On October 6, 1818, he married Abigail F. Woodward of Randolph, Vermont.

==Career==
After the Washburns were married, Cephas was ordained in 1818 in Waitsfield, Vermont, by the American Board of Commissioners for Foreign Missions (ABCFM) to serve as a missionary to the Eastern Cherokee Indians, who then lived primarily lived in the U.S. State of Georgia. He was assigned to the Cherokee. He remained in Georgia for about one year. Then the ABCFM sent him to Arkansas as the missionary to Cherokees who had already begun moving west. These people would thereafter be called "Western Cherokees".

He served as a missionary to the Cherokee Indians at Brainerd Mission, Tennessee, for a short while.
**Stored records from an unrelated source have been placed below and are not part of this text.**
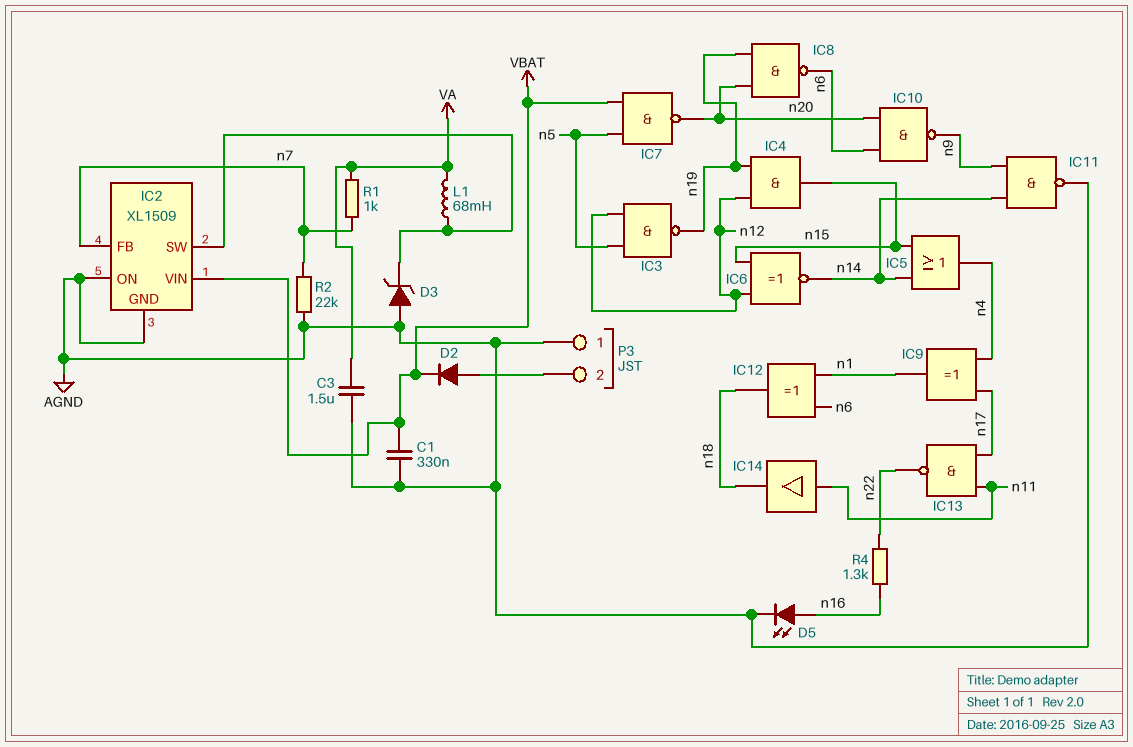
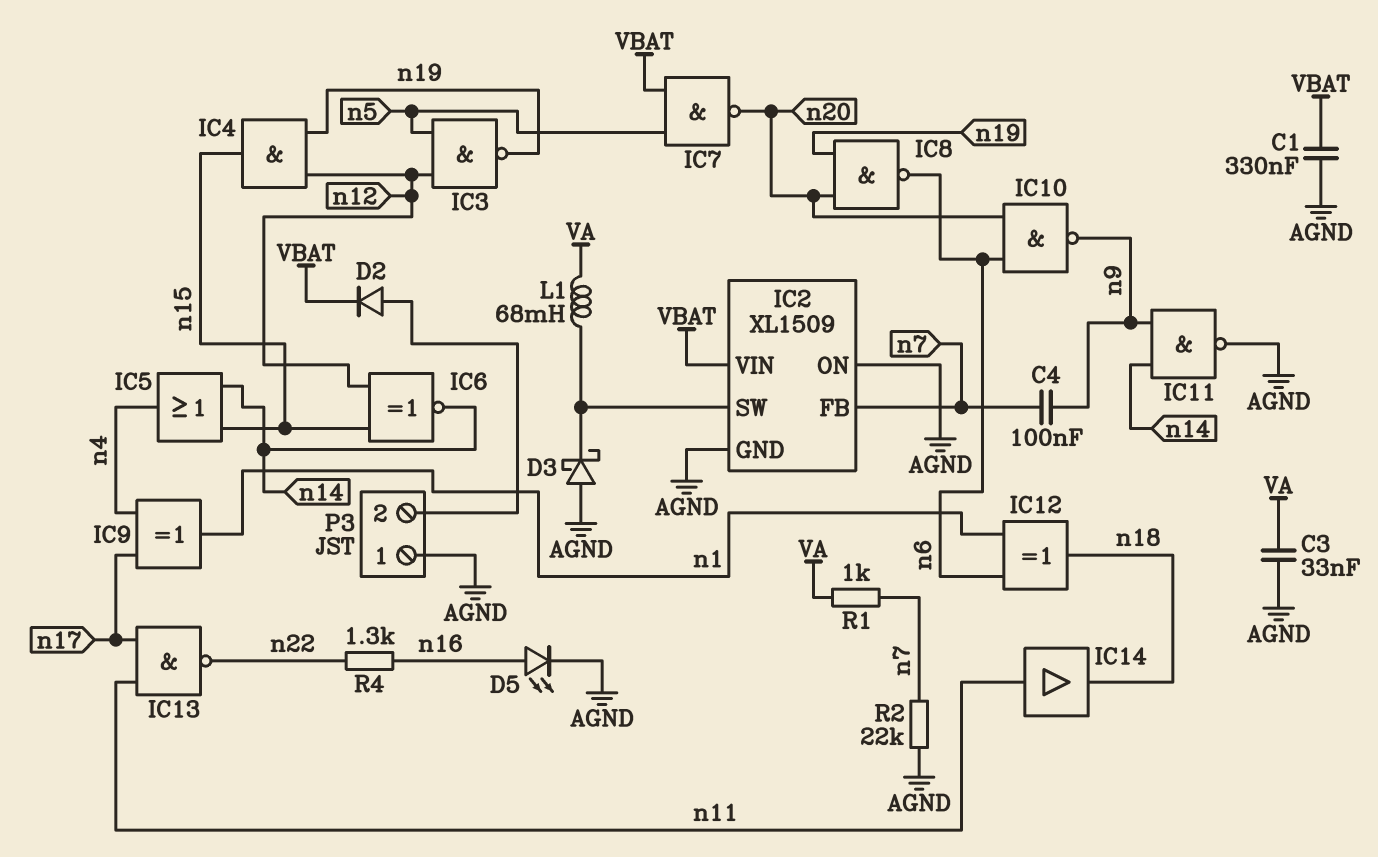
C3: 1.5uF (AGND, VA) -> 33nF (AGND, VA)
C4: none -> 100nF (n7, n9)
D3: zener (A AGND, K IC2/SW) -> schottky (A AGND, K IC2/SW)

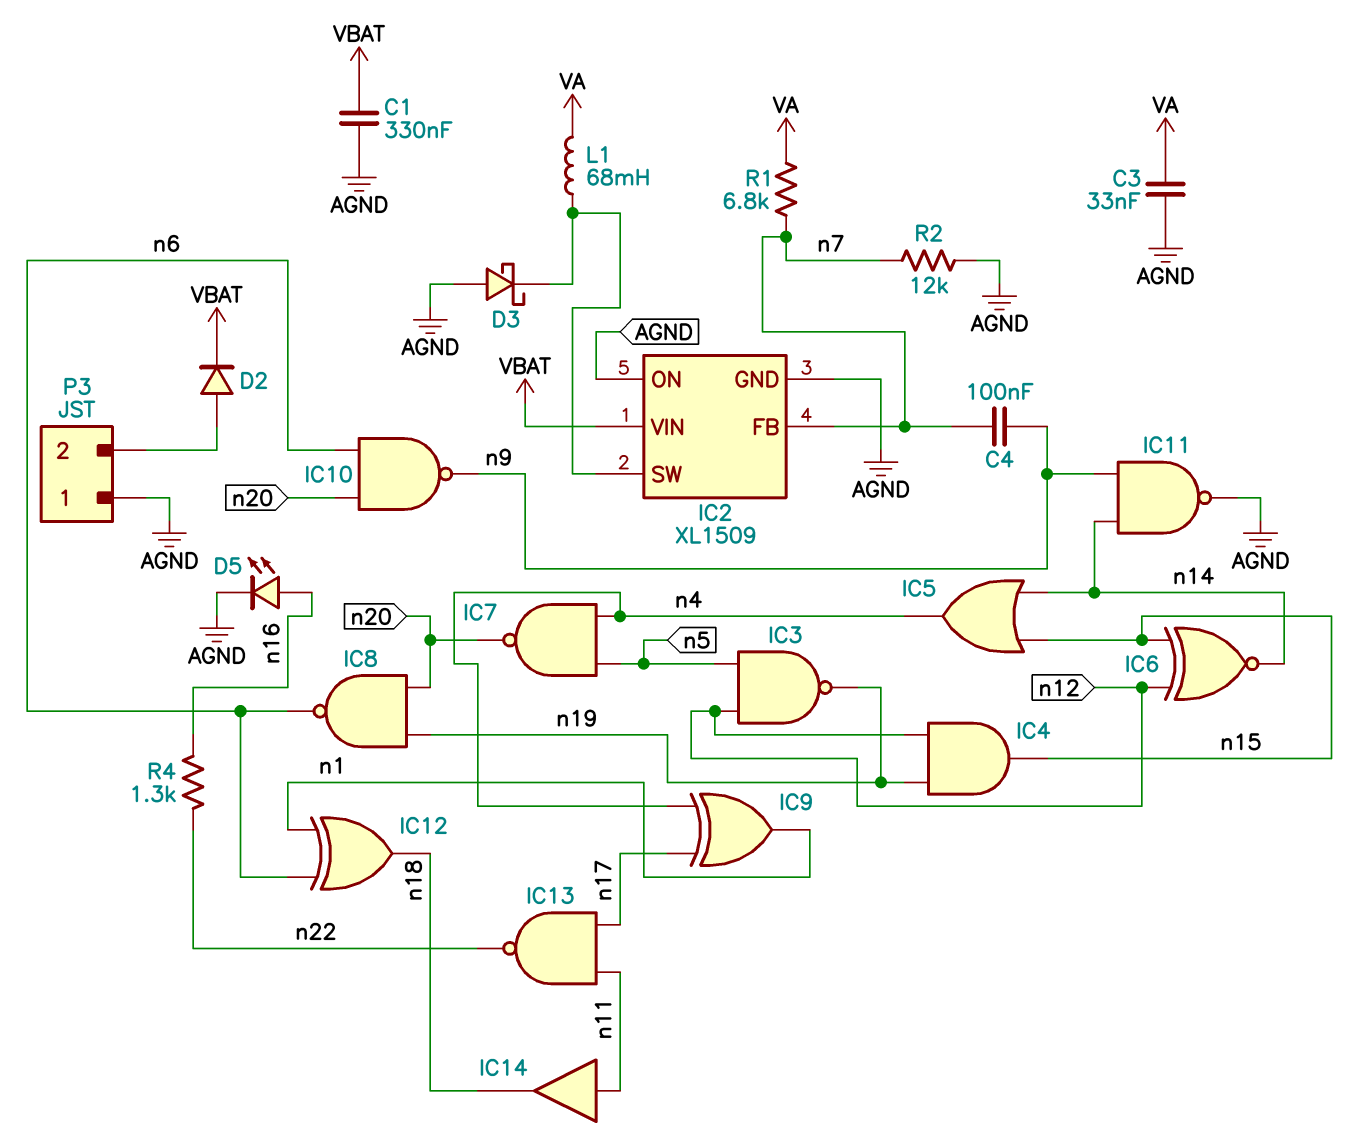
IC7: NAND (in VBAT, in n5, out n20) -> NAND (in n4, in n5, out n20)
R1: 1k (VA, n7) -> 6.8k (VA, n7)
R2: 22k (AGND, n7) -> 12k (AGND, n7)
He migrated with them westward, arriving in Arkansas in 1819. This was a group that removed relatively early from the Southeast, rather than waiting for forced removal after the US Congress passed the Indian Removal Act of 1830. Most Cherokee were removed across the Mississippi River to a designated part of Indian Territory (present Eastern Oklahoma)in 1838.

The party that traveled to Arkansas included not only Cephas Washburn and his wife, but also his brother in law, Reverend Alfred Finney, as well as several others who would support the educational facility. Washburn founded Dwight Presbyterian Mission near present-day Russellville in 1820 to serve the newly arrived Cherokee. Dwight was the first American mission to the Indians west of the Mississippi River. It was named for Rev. Timothy Dwight, president of Yale College and a corporate member of the American Board of Commissioners for Foreign Missions. Dwight Mission (later called "Old Dwight Mission") in Arkansas was supplanted by another mission with the same name in Indian Territory, near what is now Sallisaw, Oklahoma. The latter became known as "New Dwight Mission".

Washburn served as the primary Indian missionary in the Arkansas region until he resigned in 1850. From 1850 to 1856 he served as minister for the First Presbyterian Church in Fort Smith, Arkansas.

==Later life, death and burial==
Cephas Washburn died at Little Rock, Arkansas, on March 17, 1860, of pneumonia, while traveling to Helena, Arkansas, for an evangelical meeting. He is buried at the historic Mount Holly Cemetery in downtown Little Rock.

==Family==
Washburn's son Edward Payson Washburn was the artist who painted the well-known Arkansas Traveller painting. It received wide distribution and recognition when printed as a Currier & Ives lithograph. The painting was inspired by the humorous song "Arkansas Traveller" by Sandford C. Faulkner. His granddaughter Mabel Washbourne Anderson was a noted Cherokee writer.